Weather Postpones Trade Center’s Ascent to Tallest

NEW YORK (AP) -

One World Trade Center already is New York’s tallest building.

And when the last pieces of its spire eventually rise to the roof, the 104-floor skyscraper that replaces the fallen Twin Towers will be just feet from becoming the highest in the Western Hemisphere.

Officials had hoped that would happen Monday, but the weather did not cooperate and it was postponed due to high winds. The event will be rescheduled when conditions permit.

The Port Authority of New York and New Jersey says the spire pieces and a steel beacon will be lifted at a later date from the rooftop to cap the building at 1,776 feet.

Installation of the 800-ton, 408-foot spire began in December, after 18 pieces were shipped from Canada and New Jersey. The spire will serve as a world-class broadcast antenna.
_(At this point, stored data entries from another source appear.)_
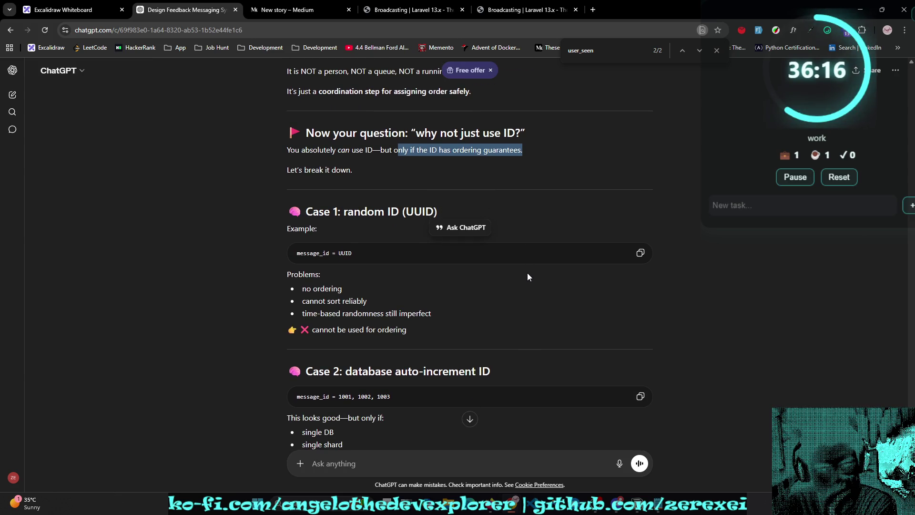
pyautogui.scroll(-1, 527, 277)
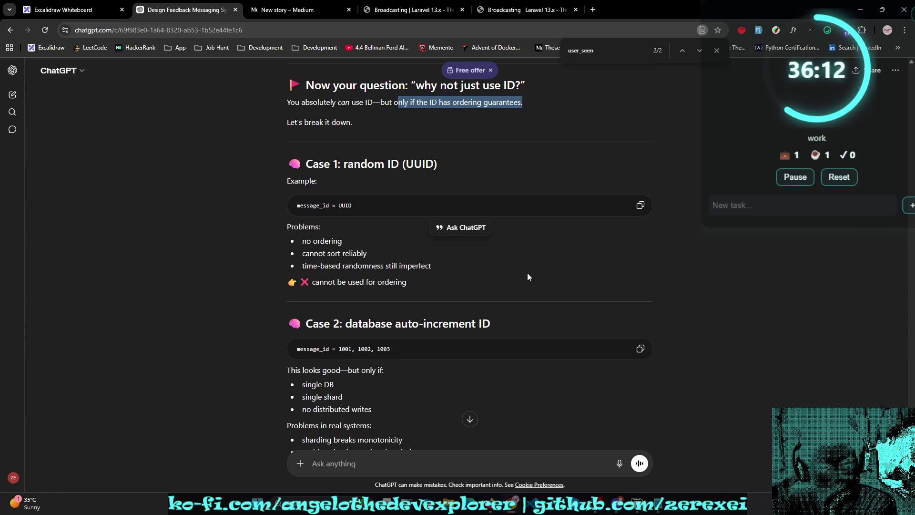
pyautogui.scroll(-1, 527, 276)
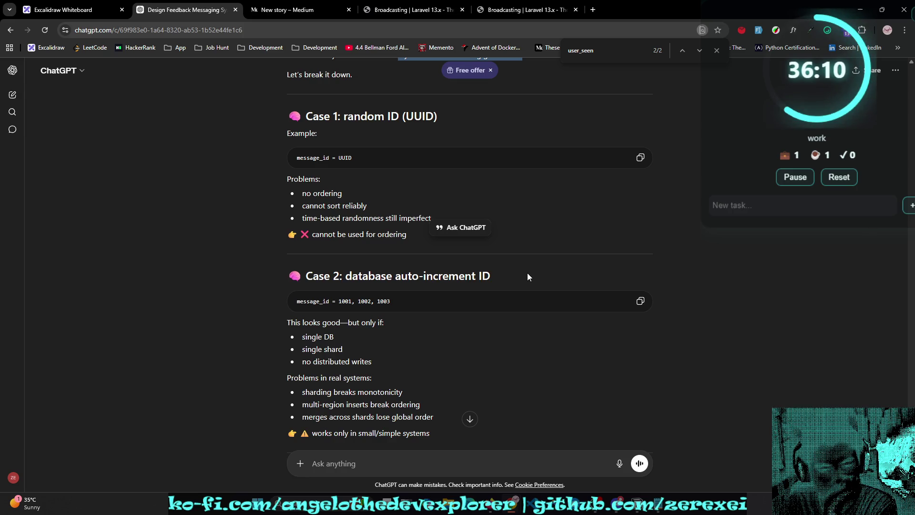
pyautogui.scroll(-1, 528, 277)
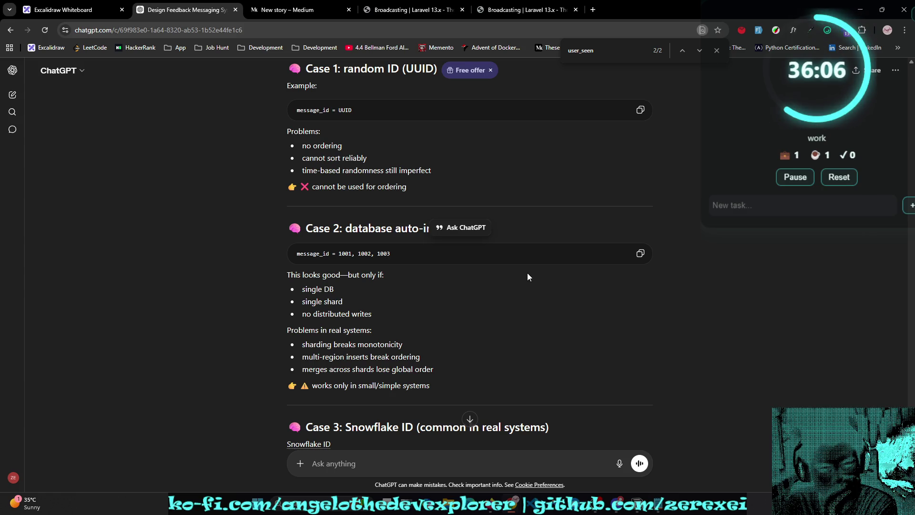
pyautogui.scroll(-1, 527, 276)
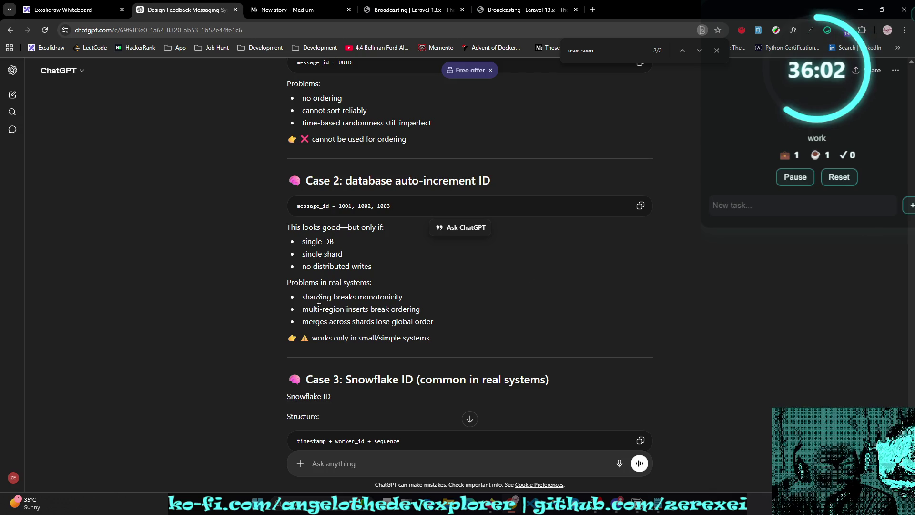
# Step: Read why an ID alone isn't enough, covering the sharding and concurrency problems
pyautogui.moveTo(306, 297); pyautogui.dragTo(344, 298)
With the beacon at its peak to ward off aircraft, the spire will provide public transmission services for broadcast channels that were destroyed on Sept. 11, 2001.

Monday’s postponed celebration was to come days after a grisly reminder of the terror attack: the discovery of a rusted airplane part wedged between a nearby mosque and an apartment building — believed to be from one of the hijacked planes that ravaged lower Manhattan.

Officials announced Monday that the part was believed to be from a wing, not landing gear, as they had said the day before.

The 5-foot piece was a trailing edge flap support structure located closer to the body of the plane and helps secure wing flaps that move in and out and aid in regulating plane speed. Investigators initially thought it was part of the landing gear because both pieces have similar-looking hydraulics.

Boeing officials told police the part came from one of its 767 airliners, but it isn’t possible to determine which flight. Both hijacked planes that struck the towers, American Airlines Flight 11 and United Airlines Flight 175, were Boeing 767s.

Police said the part would be moved to a more secure location likely later this week, where a determination will be made about where it will go permanently. In the past, such pieces have been treated as historical artifacts.

The office of the city’s chief medical examiner was working in the hidden alley where debris may still contain human remains.

The tallest building in the Western Hemisphere is the Willis Tower in Chicago. The world’s tallest building, topping 2,700 feet, is in Dubai.